The Hamilton Commission’s report highlights barriers within the motorsport industry but also the education system and society more widely that are affecting black students’ opportunities in UK motorsport. The report has 10 recommendations and the early response from the F1 has been positive in support of these, demonstrating their ambition not just to continue to boost fan engagement but to bring about genuine positive change in motorsport.

What’s the state of play in a state of emergency?

We’re waiting with bated breath to see how the Tokyo 2020 Summer Olympic and Paralympic Games pan out against the backdrop of Coronavirus, as Japan declares a state of emergency with two weeks to go. Last month a poll by national newspaper Asahi Shimbun found the majority of the Japanese public (83%) did not want the Games to go ahead in Tokyo this summer. However, the decision lies in the hands of the IOC, not the host city.

The IOC is set on the Games going ahead, maintaining that, regardless of the Coronavirus situation in Japan, they will ensure the Games are safe. This was a position they set out in May but that is now hard for them to return from should they want to, which there is little evidence for given the financial implications of the Games not going ahead. An article in Japan Today suggests that cancelling could cost the IOC between $3 billion and $4 billion in broadcast rights income.

In a bid to keep people safe, Tokyo will hold the first ever TV-only Olympics, meaning those all-important broadcast rights deals are now the only way fans will get to see the action. Tapping into its Eurosport content arm, in the UK Discovery is betting big on the Olympics to boost subscribers to its streaming service discovery+. As well as securing former Team GB heroes to present the Olympic Games, discovery+ is partnering with Vodafone to offer six months of discovery+ Entertainment for free to every pay monthly customer. In the US, across all its networks and platforms, NBCU is planning on offering twice as much coverage as discovery+ in the UK – with 7,000 hours of coverage, including showcasing the most popular events on their streaming service, Peacock, and partnering with Twitch to create customised, gamified content.

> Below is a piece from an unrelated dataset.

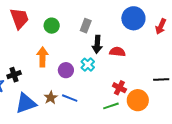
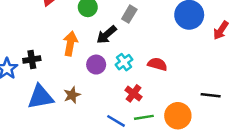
black arrow: (97, 44) -> (106, 35), moved, turned 36
red semicircle: (117, 52) -> (157, 64), moved
red cross: (119, 88) -> (133, 93), moved
blue line: (70, 98) -> (116, 121), moved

Live sport makes for such great viewing because no one knows the outcome, we understand the format but are almost always in for a surprise, it makes for great entertainment. But the Olympics isn’t just great entertainment, the IOC describes the Olympic spirit as one of mutual understanding, friendship, solidarity, and fair play. As well as a bit of light respite, couldn’t we all do with some more of the Olympic Spirit right now?